Большинство детей сейчас развлекаются, не выходя за забор. А во времена моего детства все носились по улицам, играли в казаки-разбойники и прятки, катались на велосипедах, устраивали турниры по бадминтону. Подростками мы с несколькими приятелями подрабатывали: собирали листву и гоняли с ней на тракторе. В старших классах учителя меня всегда ругали за то, что я приходил после звонка. Причина простая: школа через дорогу, я дома слышал звонок и только после этого бежал учиться.

В 1990-е годы у нас на участке жили 16 кур, мы снабжали яйцами всех родственников. Зимой на электрическое отопление курятника денег, по-моему, уходило больше, чем мы экономили на покупке яиц. Все закончилось нападением соседских собак. Съесть наших кур мы не смогли, похоронили их в саду.

Напротив дома моего друга орнитолог Сергей Кирпичев раньше разводил глухарей. Это был уникальный проект: считалось, что в неволе эти птицы размножаться не могут. Сейчас жители поселка держат на участках в основном только собак. Правда, есть один дом с цирковыми животными — лисами, дикобразом и попугаями: участком владеет директор театра зверей и птиц. Что касается диких обитателей, белки и ежи для поселка — обычное явление, раньше ужи водились, а однажды мы даже видели сову.

Приватизация и самоуправление

В середине 1930-х годов дома и земля в поселке перешли в собственность государства. Деньги членам кооператива не вернули, заплатили почему-то только за деревья. Сейчас можно приватизировать квартиру в доме или полностью дом, а с землей вопрос до сих пор открыт. Есть два варианта: выкупить участок по кадастровой стоимости, но это несколько десятков миллионов рублей, либо оформить в аренду на 49 лет. У нас в доме приватизированы обе квартиры — наша и соседская.

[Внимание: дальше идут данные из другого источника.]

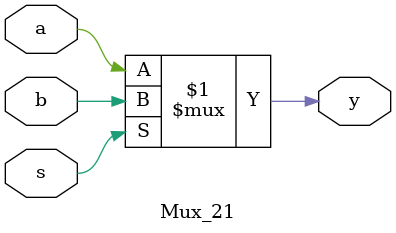
<source format=v>
`timescale 1ns / 1ps
module Mux_21(a,b,y,s);
input a,b,s;
output y;
assign y=s?b:a;




endmodule

</source>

За коммунальные услуги мы платим от 3 тыс. до 5 тыс. рублей в месяц, не считая электричества, это значительно меньше, чем в других коттеджных поселках. Благодаря наличию помещений, которые самоуправление сдает в аренду, компенсируются некоторые затраты, связанные с содержанием территории. Кстати, до начала 2000-х годов случались перебои и с водой, и с электричеством: чуть гроза — половина домов без света. Однажды молния ударила в трансформаторную будку, и у многих сгорели телевизоры, компьютеры. После обновления систем все работает без сбоев.

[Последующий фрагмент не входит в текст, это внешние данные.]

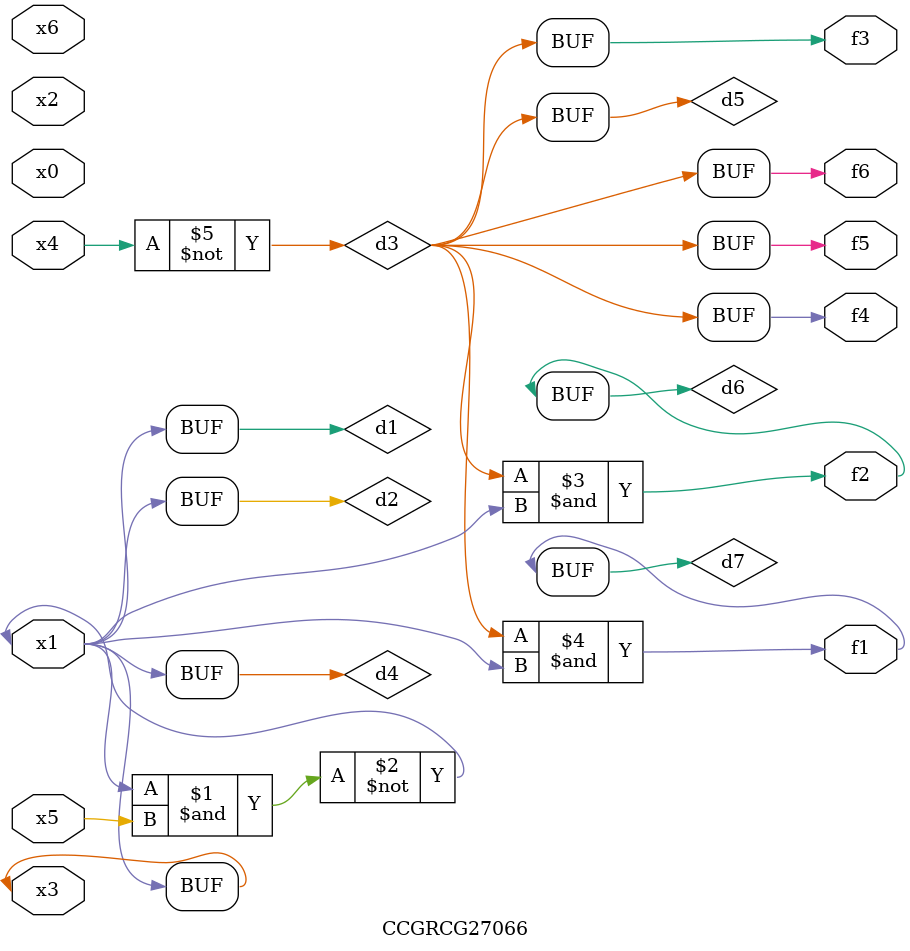
<source format=v>
module CCGRCG27066(
	input x0, x1, x2, x3, x4, x5, x6,
	output f1, f2, f3, f4, f5, f6
);

	wire d1, d2, d3, d4, d5, d6, d7;

	buf (d1, x1, x3);
	nand (d2, x1, x5);
	not (d3, x4);
	buf (d4, d1, d2);
	buf (d5, d3);
	and (d6, d3, d4);
	and (d7, d3, d4);
	assign f1 = d7;
	assign f2 = d6;
	assign f3 = d5;
	assign f4 = d5;
	assign f5 = d5;
	assign f6 = d5;
endmodule

</source>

Строительство кооператива «Сокол», 1923-1928

На самоуправление поселок, ранее входивший в состав ЖЭКа, перешел с конца 1980-х годов. Добиться этого оказалось непросто. Сначала в составе местного совета был мой отец, теперь туда вхожу я. Каждый год у нас проходят отчетные собрания, раз в два года — выборы. Через членов совета жители получают важную информацию, взаимодействуют с управляющей компанией, влияют на принятие решений. Например, у нас в поселке свои рабочие. В обязанности самоуправления входит поддержание территории в достойном состоянии. Поскольку поселок является памятником градостроительства, перекрашиваются фасады, ремонтируются крыши и заборы. Также совет принимает решения о поддержке малоимущих жителей, организует поздравления юбиляров, покупает детям новогодние подарки. У поселка есть своя газета «Голос Сокола», рассчитанная прежде всего на старожилов.

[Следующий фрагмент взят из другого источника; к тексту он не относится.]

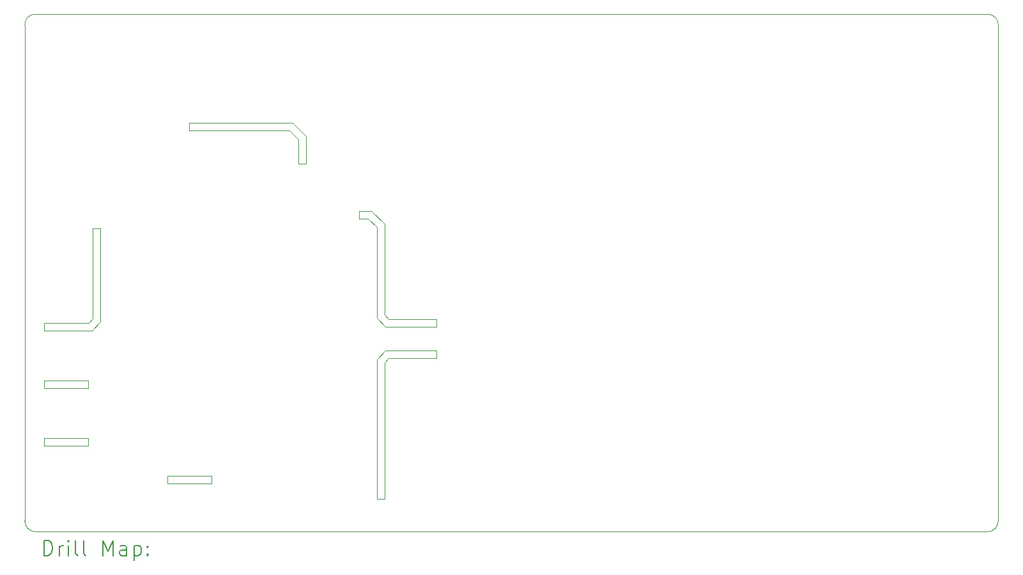
<source format=gbr>
%TF.GenerationSoftware,KiCad,Pcbnew,7.0.10-7.0.10~ubuntu22.04.1*%
%TF.CreationDate,2024-01-07T19:37:02+01:00*%
%TF.ProjectId,EEZ DIB AFE3,45455a20-4449-4422-9041-4645332e6b69,rev?*%
%TF.SameCoordinates,Original*%
%TF.FileFunction,Drillmap*%
%TF.FilePolarity,Positive*%
%FSLAX45Y45*%
G04 Gerber Fmt 4.5, Leading zero omitted, Abs format (unit mm)*
G04 Created by KiCad (PCBNEW 7.0.10-7.0.10~ubuntu22.04.1) date 2024-01-07 19:37:02*
%MOMM*%
%LPD*%
G01*
G04 APERTURE LIST*
%ADD10C,0.101600*%
%ADD11C,0.100000*%
%ADD12C,0.200000*%
G04 APERTURE END LIST*
D10*
X9248470Y-11162170D02*
X9303080Y-11107560D01*
D11*
X8540110Y-7075360D02*
G75*
G03*
X8400110Y-7215360I0J-140000D01*
G01*
D10*
X11910390Y-8619630D02*
X10580700Y-8619630D01*
X8654110Y-12684900D02*
X8654110Y-12786500D01*
X9248470Y-11162170D02*
X8655380Y-11162170D01*
X9238310Y-12684900D02*
X8654110Y-12684900D01*
X12125020Y-9059050D02*
X12125020Y-8689480D01*
X12023420Y-8732660D02*
X11910390Y-8619630D01*
X13166420Y-11686680D02*
X13221030Y-11632070D01*
X10875340Y-13190360D02*
X10291140Y-13190360D01*
X9303080Y-9911220D02*
X9404680Y-9911220D01*
X13064820Y-13495160D02*
X13064820Y-11643500D01*
D11*
X8540110Y-7075360D02*
X21160110Y-7075360D01*
D10*
X12951790Y-9782950D02*
X12828600Y-9782950D01*
D11*
X21300110Y-7215360D02*
X21300110Y-13785360D01*
D10*
X10875340Y-13291960D02*
X10291140Y-13291960D01*
X9291650Y-11263770D02*
X9404680Y-11150740D01*
D11*
X21300110Y-7215360D02*
G75*
G03*
X21160110Y-7075360I-140000J0D01*
G01*
D10*
X8654110Y-11924170D02*
X8654110Y-12025770D01*
X9238310Y-12025770D02*
X8654110Y-12025770D01*
X9238310Y-12786500D02*
X8654110Y-12786500D01*
X12125020Y-8689480D02*
X11953570Y-8518030D01*
X9238310Y-12684900D02*
X9238310Y-12786500D01*
X13853490Y-11110100D02*
X13853490Y-11211700D01*
X13166420Y-13495160D02*
X13064820Y-13495160D01*
X10875340Y-13190360D02*
X10875340Y-13291960D01*
X12023420Y-9059050D02*
X12023420Y-8732660D01*
X13221030Y-11110100D02*
X13166420Y-11055490D01*
X9291650Y-11263770D02*
X8655380Y-11263770D01*
D11*
X8540110Y-13925360D02*
X21160110Y-13925360D01*
D10*
X9238310Y-11924170D02*
X9238310Y-12025770D01*
X13221030Y-11632070D02*
X13853490Y-11632070D01*
X12994970Y-9681350D02*
X12828600Y-9681350D01*
X9404680Y-9911220D02*
X9404680Y-11150740D01*
D11*
X21160110Y-13925360D02*
G75*
G03*
X21300110Y-13785360I0J140000D01*
G01*
D10*
X13853490Y-11632070D02*
X13853490Y-11530470D01*
X13064820Y-11643500D02*
X13177850Y-11530470D01*
X13177850Y-11530470D02*
X13853490Y-11530470D01*
X10291140Y-13190360D02*
X10291140Y-13291960D01*
X13064820Y-11098670D02*
X13064820Y-9895980D01*
X13853490Y-11211700D02*
X13177850Y-11211700D01*
X9303080Y-9911220D02*
X9303080Y-11107560D01*
X13166420Y-11055490D02*
X13166420Y-9852800D01*
X13177850Y-11211700D02*
X13064820Y-11098670D01*
X12828600Y-9681350D02*
X12828600Y-9782950D01*
X13166420Y-9852800D02*
X12994970Y-9681350D01*
X11953570Y-8518030D02*
X10580700Y-8518030D01*
D11*
X8400110Y-7215360D02*
X8400110Y-13785360D01*
D10*
X13853490Y-11110100D02*
X13221030Y-11110100D01*
D11*
X8400110Y-13785360D02*
G75*
G03*
X8540110Y-13925360I140000J0D01*
G01*
D10*
X8655380Y-11162170D02*
X8655380Y-11263770D01*
X13166420Y-13495160D02*
X13166420Y-11686680D01*
X12023420Y-9059050D02*
X12125020Y-9059050D01*
X10580700Y-8518030D02*
X10580700Y-8619630D01*
X9238310Y-11924170D02*
X8654110Y-11924170D01*
X13064820Y-9895980D02*
X12951790Y-9782950D01*
D12*
X8655887Y-14241844D02*
X8655887Y-14041844D01*
X8655887Y-14041844D02*
X8703506Y-14041844D01*
X8703506Y-14041844D02*
X8732077Y-14051368D01*
X8732077Y-14051368D02*
X8751125Y-14070415D01*
X8751125Y-14070415D02*
X8760649Y-14089463D01*
X8760649Y-14089463D02*
X8770173Y-14127558D01*
X8770173Y-14127558D02*
X8770173Y-14156129D01*
X8770173Y-14156129D02*
X8760649Y-14194225D01*
X8760649Y-14194225D02*
X8751125Y-14213272D01*
X8751125Y-14213272D02*
X8732077Y-14232320D01*
X8732077Y-14232320D02*
X8703506Y-14241844D01*
X8703506Y-14241844D02*
X8655887Y-14241844D01*
X8855887Y-14241844D02*
X8855887Y-14108510D01*
X8855887Y-14146606D02*
X8865411Y-14127558D01*
X8865411Y-14127558D02*
X8874934Y-14118034D01*
X8874934Y-14118034D02*
X8893982Y-14108510D01*
X8893982Y-14108510D02*
X8913030Y-14108510D01*
X8979696Y-14241844D02*
X8979696Y-14108510D01*
X8979696Y-14041844D02*
X8970173Y-14051368D01*
X8970173Y-14051368D02*
X8979696Y-14060891D01*
X8979696Y-14060891D02*
X8989220Y-14051368D01*
X8989220Y-14051368D02*
X8979696Y-14041844D01*
X8979696Y-14041844D02*
X8979696Y-14060891D01*
X9103506Y-14241844D02*
X9084458Y-14232320D01*
X9084458Y-14232320D02*
X9074934Y-14213272D01*
X9074934Y-14213272D02*
X9074934Y-14041844D01*
X9208268Y-14241844D02*
X9189220Y-14232320D01*
X9189220Y-14232320D02*
X9179696Y-14213272D01*
X9179696Y-14213272D02*
X9179696Y-14041844D01*
X9436839Y-14241844D02*
X9436839Y-14041844D01*
X9436839Y-14041844D02*
X9503506Y-14184701D01*
X9503506Y-14184701D02*
X9570173Y-14041844D01*
X9570173Y-14041844D02*
X9570173Y-14241844D01*
X9751125Y-14241844D02*
X9751125Y-14137082D01*
X9751125Y-14137082D02*
X9741601Y-14118034D01*
X9741601Y-14118034D02*
X9722554Y-14108510D01*
X9722554Y-14108510D02*
X9684458Y-14108510D01*
X9684458Y-14108510D02*
X9665411Y-14118034D01*
X9751125Y-14232320D02*
X9732077Y-14241844D01*
X9732077Y-14241844D02*
X9684458Y-14241844D01*
X9684458Y-14241844D02*
X9665411Y-14232320D01*
X9665411Y-14232320D02*
X9655887Y-14213272D01*
X9655887Y-14213272D02*
X9655887Y-14194225D01*
X9655887Y-14194225D02*
X9665411Y-14175177D01*
X9665411Y-14175177D02*
X9684458Y-14165653D01*
X9684458Y-14165653D02*
X9732077Y-14165653D01*
X9732077Y-14165653D02*
X9751125Y-14156129D01*
X9846363Y-14108510D02*
X9846363Y-14308510D01*
X9846363Y-14118034D02*
X9865411Y-14108510D01*
X9865411Y-14108510D02*
X9903506Y-14108510D01*
X9903506Y-14108510D02*
X9922554Y-14118034D01*
X9922554Y-14118034D02*
X9932077Y-14127558D01*
X9932077Y-14127558D02*
X9941601Y-14146606D01*
X9941601Y-14146606D02*
X9941601Y-14203748D01*
X9941601Y-14203748D02*
X9932077Y-14222796D01*
X9932077Y-14222796D02*
X9922554Y-14232320D01*
X9922554Y-14232320D02*
X9903506Y-14241844D01*
X9903506Y-14241844D02*
X9865411Y-14241844D01*
X9865411Y-14241844D02*
X9846363Y-14232320D01*
X10027315Y-14222796D02*
X10036839Y-14232320D01*
X10036839Y-14232320D02*
X10027315Y-14241844D01*
X10027315Y-14241844D02*
X10017792Y-14232320D01*
X10017792Y-14232320D02*
X10027315Y-14222796D01*
X10027315Y-14222796D02*
X10027315Y-14241844D01*
X10027315Y-14118034D02*
X10036839Y-14127558D01*
X10036839Y-14127558D02*
X10027315Y-14137082D01*
X10027315Y-14137082D02*
X10017792Y-14127558D01*
X10017792Y-14127558D02*
X10027315Y-14118034D01*
X10027315Y-14118034D02*
X10027315Y-14137082D01*
M02*

</source>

Несколько лет назад один немецкий журнал заинтересовался нашей системой самоуправления и выпустил статью «Последняя деревня в Москве». Действительно, мы ощущаем себя в какой-то степени деревенскими жителями. Раньше в поселке даже был свой роддом. Семь лет назад он прекратил работу: из-за деревянных перекрытий его невозможно было привести в соответствие современным санитарным нормам. Что бы ни происходило, большинство жителей поселка хотят сохранить обособленность и самоуправление, поэтому стараются держаться друг за друга.